Gli psicologi dello sport hanno analizzato le caratteristiche psicologiche legate alle fasi di recupero dall'infortunio, cioè la fase acuta, la riabilitazione e la fase di ritorno allo sport, stabilendo cosa può essere necessario per aiutare gli atleti in ciascuna di queste differenti situazioni.
A questo proposito è stato verificato che, le emozioni e gli atteggiamenti nella fase immediatamente successiva all'evento critico, sono fortemente influenzati dalle valutazioni cognitive, ovvero dall'interpretazione degli eventi che la persona fornisce, che a loro volta determinano il modo di affrontare lo stress. Il punto fondamentale è che queste interpretazioni sono smontabili e modificabili, attraverso processi di ristrutturazione cognitiva e questo significa che è possibile cambiare il modo in cui le persone approcciano un problema.
Durante la fase propriamente riabilitativa, le forti emozioni negative della fase acuta possono ridimensionarsi: la motivazione intrinseca a migliorare e guarire è il fattore che maggiormente influenza l'aderenza al trattamento proposto, ma anche altri sono i fattori che incidono, come la tolleranza al dolore, la resilienza e la forza psicologica, la soggettiva percezione della gravità dell'infortunio, come quella di un adeguato supporto sociale e interpersonale. Anche i fattori situazionali incidono in maniera decisiva sull'aderenza al trattamento, tra cui la fiducia riposta nel trattamento stesso, la qualità delle informazioni ricevute rispetto all'intervento, la quantità di sedute di riabilitazione.

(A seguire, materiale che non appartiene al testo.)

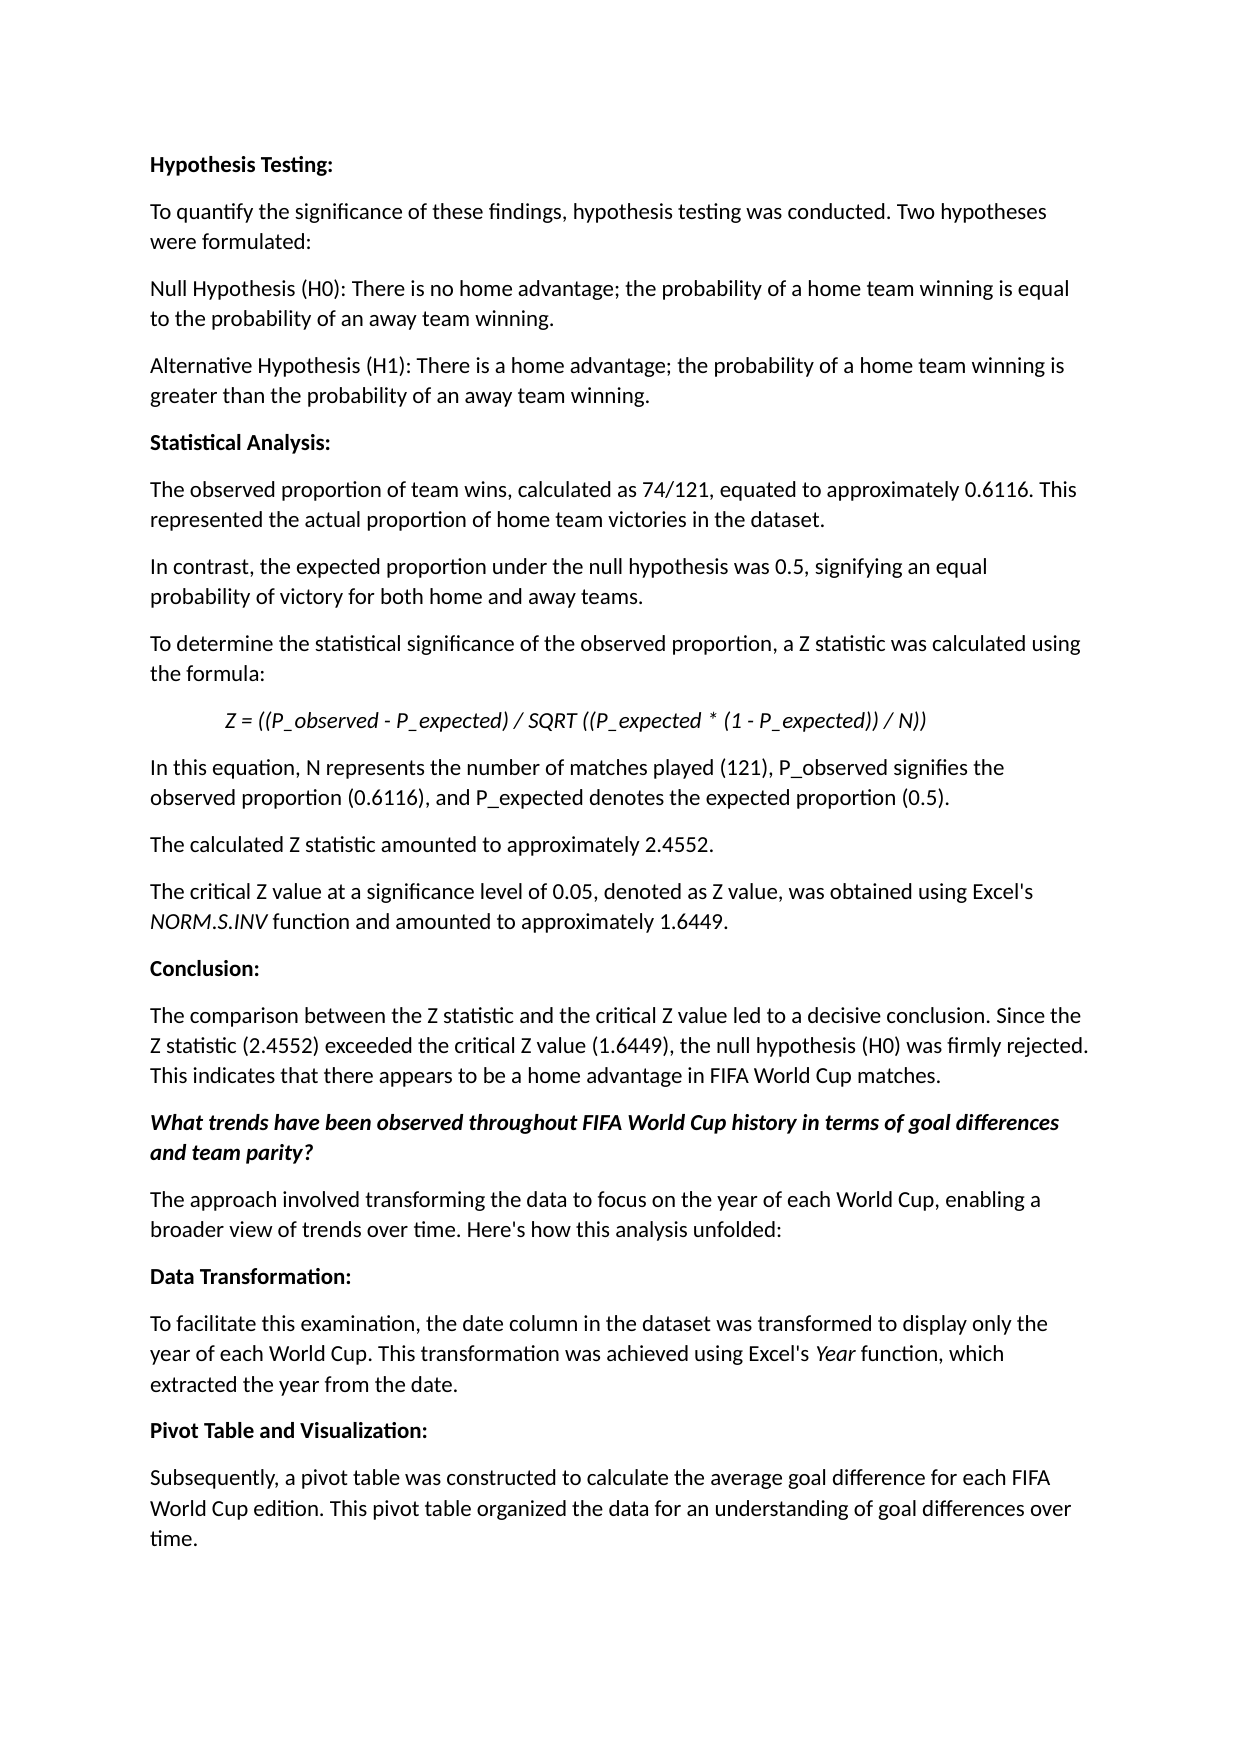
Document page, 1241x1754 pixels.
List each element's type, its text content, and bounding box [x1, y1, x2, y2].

In sostanza è possibile affermare che atleti che dimostrano un atteggiamento positivo, ovvero fiducia nel trattamento e nel terapeuta, autostima ed autoefficacia nelle proprie capacità di recupero fisico, sicurezza che proviene dall'ambiente familiare e sportivo di riferimento, affrontano con predisposizione cognitiva ed emotiva più funzionale ed efficace il processo di riabilitazione, con un impatto decisivo anche nella fase di ritorno all'attività.